As both an ardent foodie and lover of film, this trend towards fine dining at the cinema, and I mean served right in your seat during the film, intrigued me. Quite often I find myself tempted to wait until a film hits Netflix so I can curl up on my couch with my favorite bowl of homemade whatever, but the big cinema chains have caught on to my routine and they’re now offering commodious seats, alcoholic beverages, and more than just your typical popcorn, nachos or a hot dog to choose from on the menu. There are independent theatres that have been doing a version of this for years now, luxe seating with lattes and macaroons or wood fired pizzas and wine served up in the lobby, but a full-on dining experience in the dark, how exactly would this work?
The Lounge at Whiteleys Odeon was a blustery but thankfully short walk from my home in West London, past the neat rows of homes, doors wide open as parents were desperately trying to decamp their families into waiting Black Cabs to take them to Heathrow, to somewhere warm or maybe snowy for half-term break. It was the perfect afternoon for a movie! Whiteleys itself is somewhere I’ve always tried to avoid, not understanding the need for a shopping mall in such a vibrant neighborhood, the surrounding streets crammed with independent shops and restaurants. Much like any shopping mall in the center of a city, I find it disheartening, the diffused sunlight, the chain shops and faux sidewalk cafes. However, most movie theatres are tucked away at the top of these soulless spaces, and so past the Zara, the Café Rouge, the mobile phone shops, the M&S Food, I strode.

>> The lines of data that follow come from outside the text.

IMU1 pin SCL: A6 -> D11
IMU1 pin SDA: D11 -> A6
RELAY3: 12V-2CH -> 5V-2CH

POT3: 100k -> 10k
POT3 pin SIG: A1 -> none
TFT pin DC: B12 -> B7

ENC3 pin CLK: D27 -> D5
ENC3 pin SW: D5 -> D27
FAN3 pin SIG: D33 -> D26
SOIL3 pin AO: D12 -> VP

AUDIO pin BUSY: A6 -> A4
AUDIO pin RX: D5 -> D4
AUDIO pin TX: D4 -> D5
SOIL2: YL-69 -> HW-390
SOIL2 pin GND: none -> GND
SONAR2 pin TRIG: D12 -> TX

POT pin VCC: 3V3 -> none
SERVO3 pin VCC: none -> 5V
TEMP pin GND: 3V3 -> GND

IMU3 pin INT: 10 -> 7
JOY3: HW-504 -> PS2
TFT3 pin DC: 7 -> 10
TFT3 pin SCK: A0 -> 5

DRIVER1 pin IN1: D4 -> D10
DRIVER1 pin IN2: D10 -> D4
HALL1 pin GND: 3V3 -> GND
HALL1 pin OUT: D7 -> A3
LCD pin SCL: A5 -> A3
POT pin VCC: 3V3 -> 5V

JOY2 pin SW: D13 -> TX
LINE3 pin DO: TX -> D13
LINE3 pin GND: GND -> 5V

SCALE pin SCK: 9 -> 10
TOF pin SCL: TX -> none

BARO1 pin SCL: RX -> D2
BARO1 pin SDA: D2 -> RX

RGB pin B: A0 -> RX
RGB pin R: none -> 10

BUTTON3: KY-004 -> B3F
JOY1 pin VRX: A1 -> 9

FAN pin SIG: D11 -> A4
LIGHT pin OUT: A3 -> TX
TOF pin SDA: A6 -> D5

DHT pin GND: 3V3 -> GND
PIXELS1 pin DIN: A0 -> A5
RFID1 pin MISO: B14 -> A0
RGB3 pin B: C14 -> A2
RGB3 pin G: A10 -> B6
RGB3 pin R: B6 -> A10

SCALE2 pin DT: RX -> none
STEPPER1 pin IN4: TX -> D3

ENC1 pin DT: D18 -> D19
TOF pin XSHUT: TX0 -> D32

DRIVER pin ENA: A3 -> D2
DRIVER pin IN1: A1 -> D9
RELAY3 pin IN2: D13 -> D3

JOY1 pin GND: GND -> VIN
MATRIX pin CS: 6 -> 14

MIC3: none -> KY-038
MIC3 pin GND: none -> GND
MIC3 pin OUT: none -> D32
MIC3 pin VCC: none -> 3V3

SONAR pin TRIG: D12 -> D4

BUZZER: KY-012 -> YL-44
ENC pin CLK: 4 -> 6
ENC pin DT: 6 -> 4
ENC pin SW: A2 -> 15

When I booked my tickets online, they urge you to arrive 30 minutes before the start of your film to take advantage of the full “Lounge experience.” I did as they asked and sat sipping a cranberry juice while watching well-heeled couples settle into the plush seats surrounding the bar. We were to be a small group, well the theatre only seats 50 at most, and at these prices, GBP £18.50 (US $30)per ticket, not everyone will indulge. Just five minutes before the start time, we were ushered to our seats, wait staff carrying our drinks on trays like they do at the finest restaurants.
The seats are huge, reminiscent of the ones used in nail salons for pedicures (thankfully they don’t vibrate). A bright blue button on the arm of your chair can be pressed at any time to request a server come to you. On the other arm a small tray is attached and a menu awaits inspection. In honor of the recent Chinese New Year, there was a small selection of Dim Sum, and I thought I must indulge. Prawn and chive dumplings, if you please. The other dishes are divided into Finger, Fork, and Spoon categories. I decided to rely on my trusty fingers, thinking a fork banging on a plate might be just too much during the show. The hot dog, while tempting, was too close to what I might get at just any old theatre, lemon sole goujons too reminiscent of culinary school, sushi too dicey at this venue. I settled on the three fillet steak sliders with onion rings. We were still in the previews (I’ll most certainly be first in line to see The Grand Budapest Hotel) when all of my food arrived and a little wine chiller bucket was set up to hold my bottle of still water. Fancy, indeed!